メディアはサッカーの試合を、バラエティコンテンツと思っている。
そういう扱いだ。

私は、ワールドカップの素晴らしいプレーや、戦術の違いや、采配の妙を、選手のあるいは元監督の目線で、解説してほしい。
いくらサッカー好きだか知らんが、芸人の感想など、ひとつも聞きたくない。
飲み屋の与太話レベルのトークを聞くぐらいだったら、岡田武史さんの解説を、あと5分長く聞きたい。

ハーフタイムの監督インタビューは必要か

初戦のドイツ戦、ハーフタイム。
インタビューに応じる森保監督が、TVの画面に映った。

もちろん、こんなこと記憶にない。
ちょっと、信じられなかった。

試合の途中、しかもビハインドを追っている中で、監督にインタビューに応じさせることが、報道のありかたとしてどうなのか。
終わってからではいけなかったのだろうか?

怒りを通り越して、呆れてしまった。

どうもNHKでは、Jリーグで「いつもやっていること」らしい。
背景は、何でも、サービス向上(インタビューを通じて監督や選手の生の声をサポーターに届ける)を目指すJリーグと、CMがなく「繋ぎコンテンツ」が欲しいNHKの、双方の思惑が一致し、慣例化しているとのことだ。

利用可能なデータ:

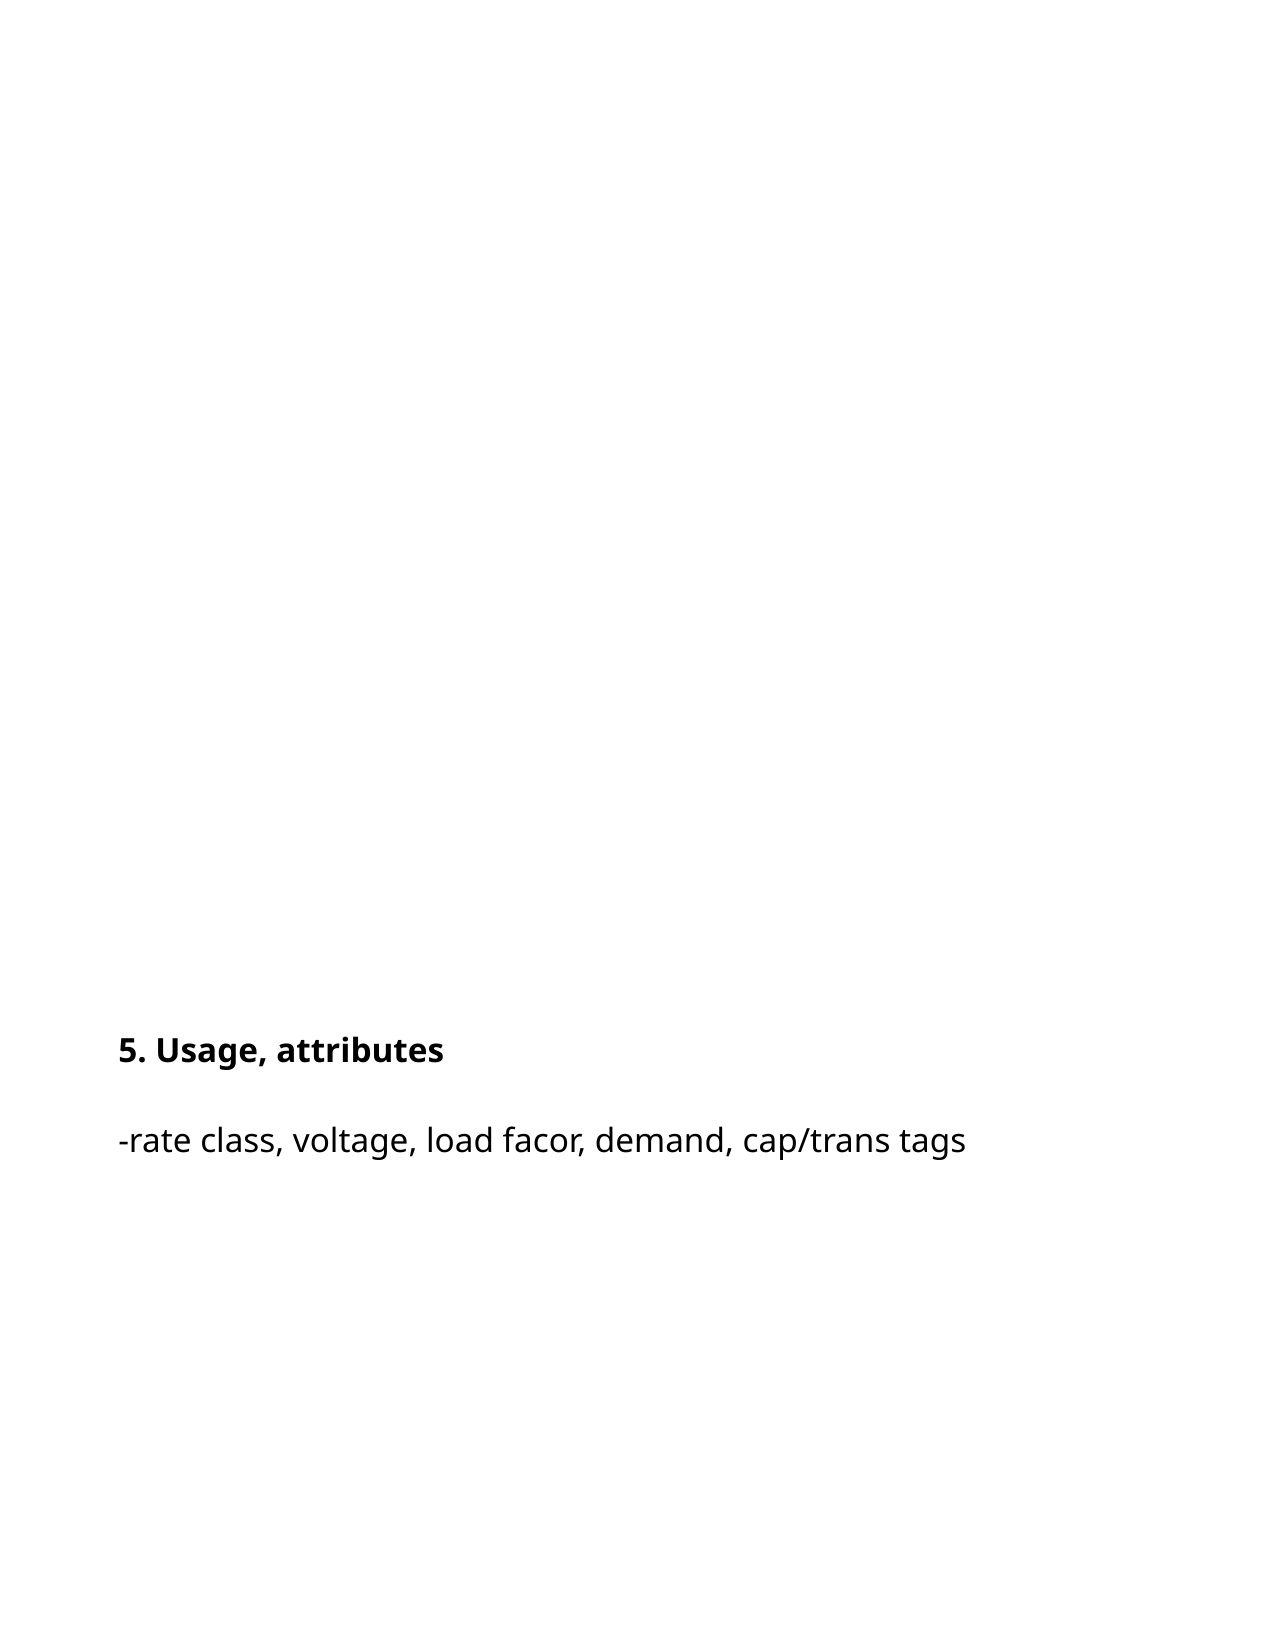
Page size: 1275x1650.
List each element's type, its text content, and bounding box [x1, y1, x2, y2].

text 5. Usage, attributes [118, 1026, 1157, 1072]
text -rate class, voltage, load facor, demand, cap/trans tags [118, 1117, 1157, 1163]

課題一覧:
1 - サッカー中継の文章で、初戦のドイツ戦のハーフタイムにインタビューに応じた人物は誰か。
2 - サッカー中継の文章のうち、「私は、ワールドカップの素晴ら」から始まり「のありかたとしてどうなのか。」までの部分を、一字一句変えずに書き写してください。
3 - サッカー中継の文章の最後の一文に続けて、その先を書き足すこと。
データはサッカー中継の文章とは無関係である。

課題の回答:
1 - 森保監督

2 -
私は、ワールドカップの素晴らしいプレーや、戦術の違いや、采配の妙を、選手のあるいは元監督の目線で、解説してほしい。
いくらサッカー好きだか知らんが、芸人の感想など、ひとつも聞きたくない。
飲み屋の与太話レベルのトークを聞くぐらいだったら、岡田武史さんの解説を、あと5分長く聞きたい。

ハーフタイムの監督インタビューは必要か

初戦のドイツ戦、ハーフタイム。
インタビューに応じる森保監督が、TVの画面に映った。

もちろん、こんなこと記憶にない。
ちょっと、信じられなかった。

試合の途中、しかもビハインドを追っている中で、監督にインタビューに応じさせることが、報道のありかたとしてどうなのか。

3 -
でも、まさか日本代表戦、しかもW杯の大舞台でも実行するとは思いませんでした。
さすがにNHKともども、ちょっと空気が読めないというか、空回りした印象を受けますね(苦笑)。
ハーフタイムのミーティング後は、監督や選手、チームスタッフ全員で円陣を組んで声出し、タッチを交わしてピッチに向かうのが日本代表のルーティン。
本来ならば監督は、コーチ陣と最終確認、そして審判ともコミュニケーションがとれる重要な時間でもありますが、森保さんは円陣後に急いでインタビュールームに向かったのでしょうか。

スポーツ新聞ジャーナリストのコメント(週刊女性PRIME)

そんなこと、子供でもわかるでしょ。
集中が必要な時間に、邪魔するのがメディアの役目ですか?

感動をありがとうキャンペーンは必要か

巷ではこんな意見です。日本中こんなに盛り上がっています。
それはわかる。事実としては認識できる。
が、それにどんなニュースバリューがあるのだろう。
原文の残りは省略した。